While Johnson may have filed his initial complaint pro se and, as such, was entitled to a more lenient pleading standard when this matter began,5 Johnson was represented by counsel in his Rule 60(b)(6) motion. The amended complaint, however, is nearly indistinguishable from Johnson's initial pleading in that it is almost completely devoid of factual allegations upon which a claim could be based. As to the discrimination counts, Johnson alleges only that he is African-American, that he was not hired for a position based on four reasons, and that he knows of one non-African-American who was hired despite having a criminal record. As to the retaliation counts, Johnson alleges only that he filed a “civil rights lawsuit” against the City in 2002 that settled out of court in 2004, of which the City retained a record.

These allegations fall woefully short of the standard required by the Supreme Court in Ashcroft v. Iqbal; indeed, as pleaded, they are little more than the “unadorned, the-defendant-unlawfully-harmed-me accusation” the Court rejected.6 Johnson's argument before this Court is no better: his sole argument, made without reference to the legal requirements for Title VII actions, is that the amended complaint contains sufficient factual allegations to put the City on notice of the claims against it.

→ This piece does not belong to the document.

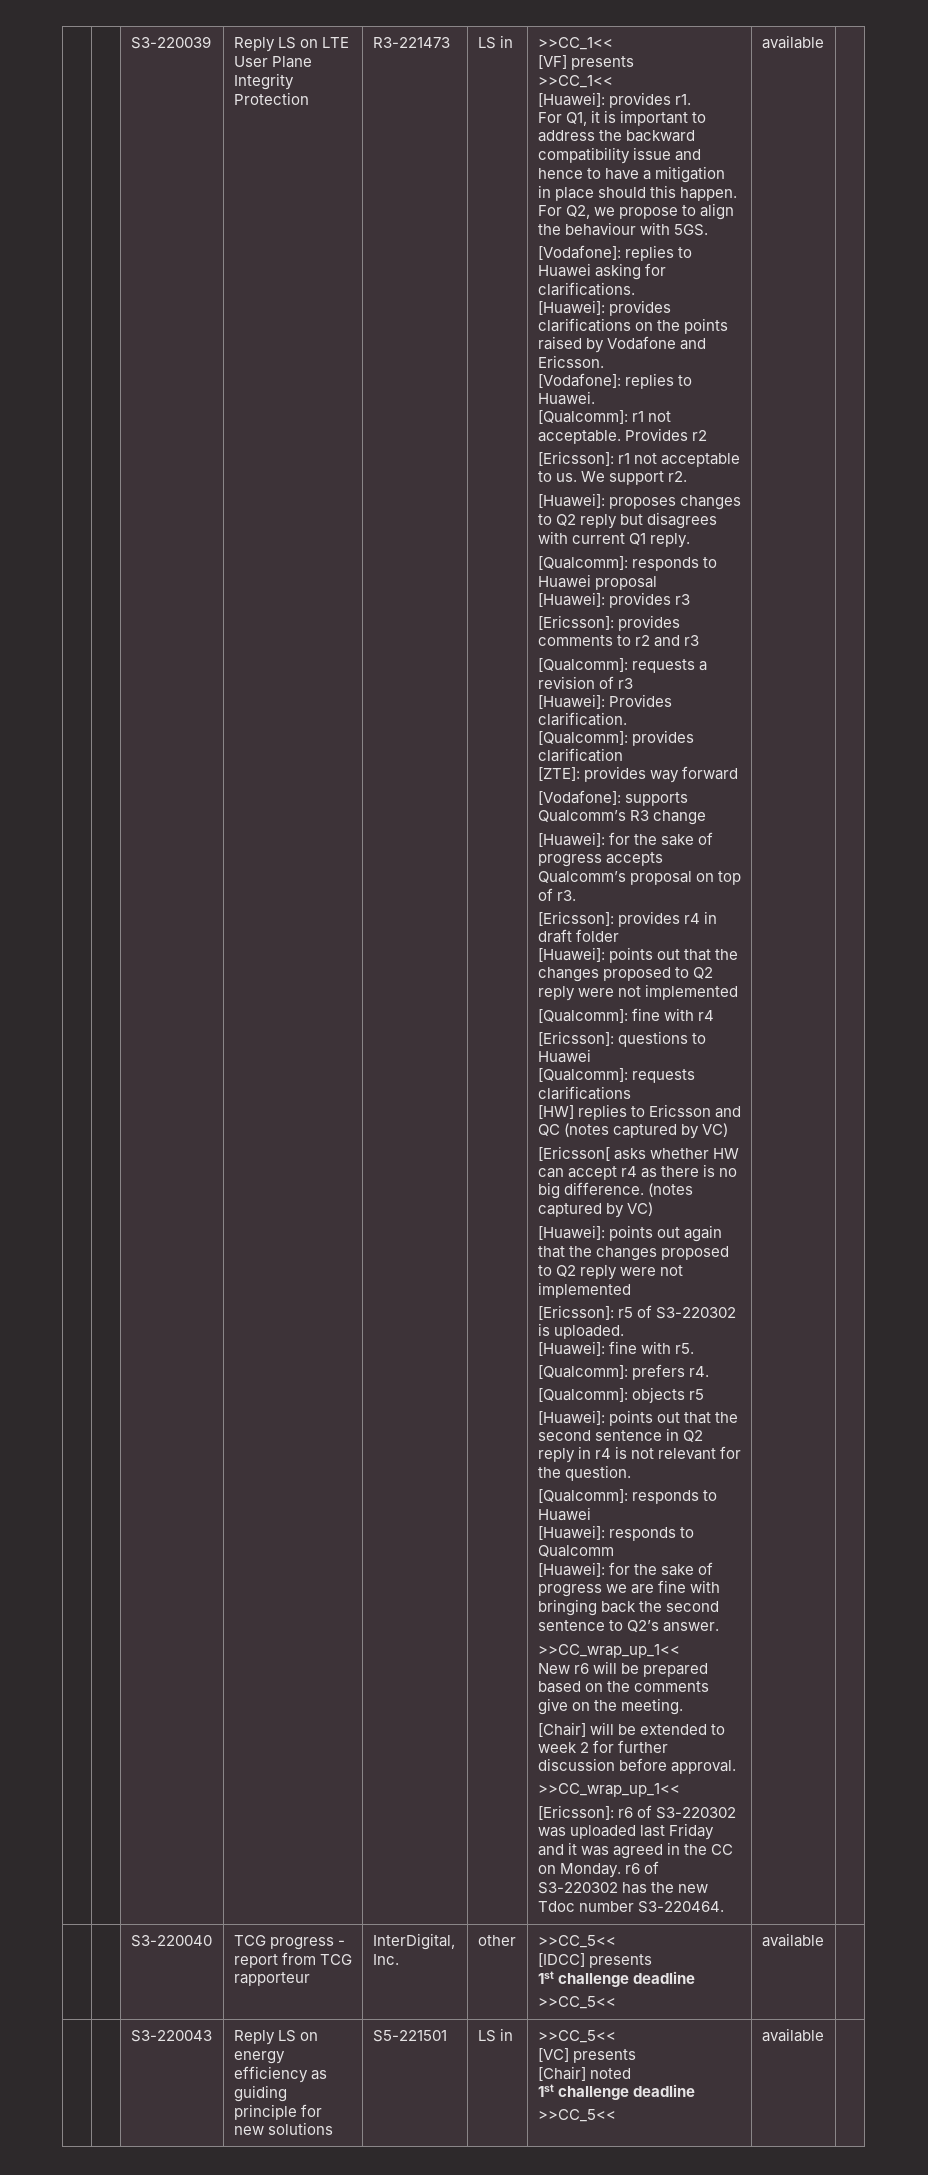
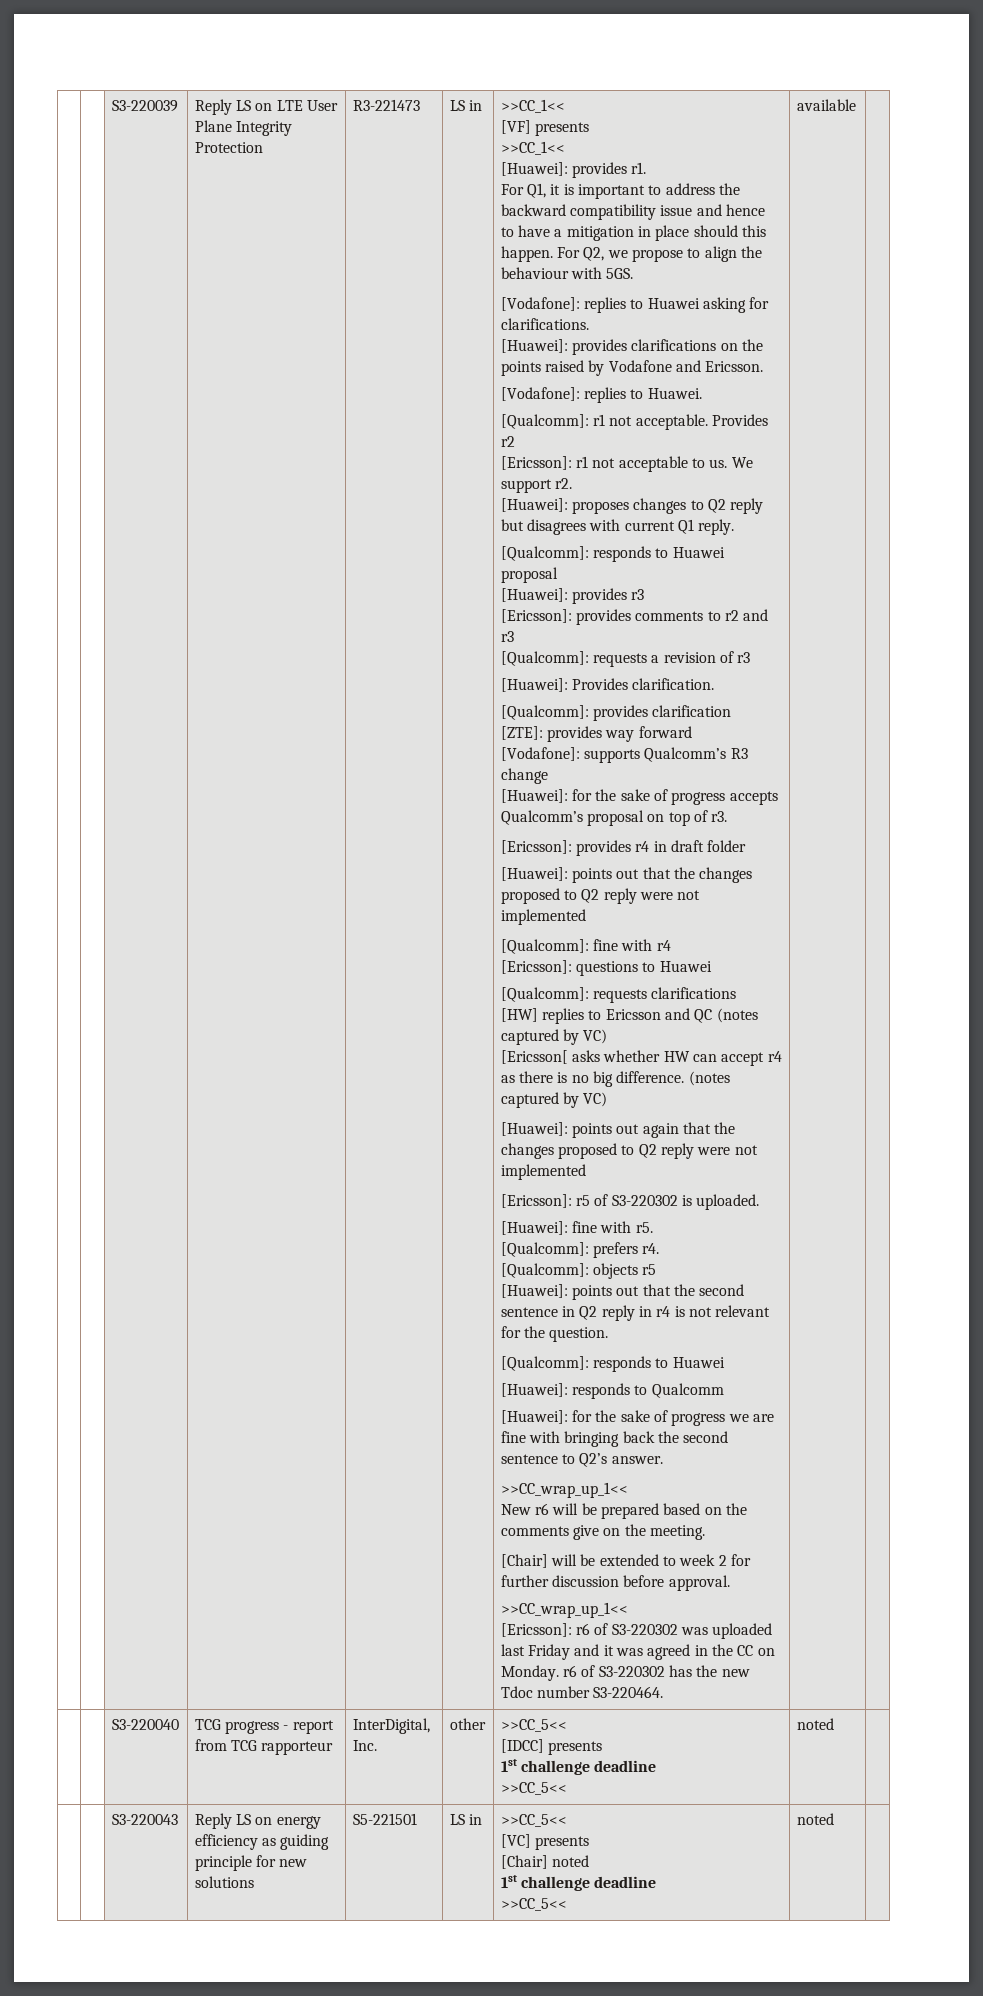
[761,1933,824,1947] available -> [796,1718,834,1730] noted
[761,2028,824,2042] available -> [796,1813,834,1825] noted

Johnson makes no effort to show that the non-African-American he alleges was hired with a criminal record was a relevant comparator,7 that his “civil rights” lawsuit was protected activity under Title VII,8 or that there was any causal relationship between his filing of his lawsuit and the decision not to hire him a decade later.9 This skeletal and inadequate attempt at pleading is not enough to push Johnson's claims beyond the threshold of possibility to plausibility as required by Ashcroft.

Moreover, Johnson admits that the amended complaint did not include any additional information other than the information Johnson had previously supplied and the District Court found wanting. In light of this admission, Johnson gives us no reason to find that the District Court abused its discretion in denying his Rule 60(b)(6) motion based, as conceded, on the same facts as previously submitted.

We pause to note that Johnson's counsel's efforts in this matter fall short of the expectations of a member of the bar of this Court. Johnson's briefs offer no cogent legal analysis, citations to relevant judicial authority, or even a recognizable legal argument beyond a contention that the District Court erred. As such, since costs are to be assessed in this matter against the appellant, those costs should be borne by counsel, rather than by Johnson himself, in light of the woeful inadequacy of counsel's representation.


For the foregoing reasons, we will affirm the judgment of the District Court.


1.   42 U.S.C. § 2000e et seq.

2.   43 Pa. Stat. § 951 et seq.

3.   Phila. Code § 9-1100 et seq.

4.   The District Court had jurisdiction over this matter pursuant to 28 U.S.C. § 1331. We have jurisdiction of this appeal pursuant to 28 U.S.C. § 1291. We review a District Court's denial of a motion for relief from judgment pursuant to Rule 60(b)(6) for abuse of discretion. Cox v. Horn, 757 F.3d 113, 118 (3d Cir. 2014).

5.   Holley v. Dep't of Veterans Affairs, 165 F.3d 244, 247 (3d Cir. 1999).

6.   556 U.S. 662, 678 (2009).

7.   Pivirotto v. Innovative Sys., Inc., 191 F.3d 344, 359 (3d Cir. 1999).

8.   Moore v. City of Phila., 461 F.3d 331, 340–41 (3d Cir. 2006).

9.   Farrell v. Planters Lifesavers Co., 206 F.3d 271, 279 (3d Cir. 2000).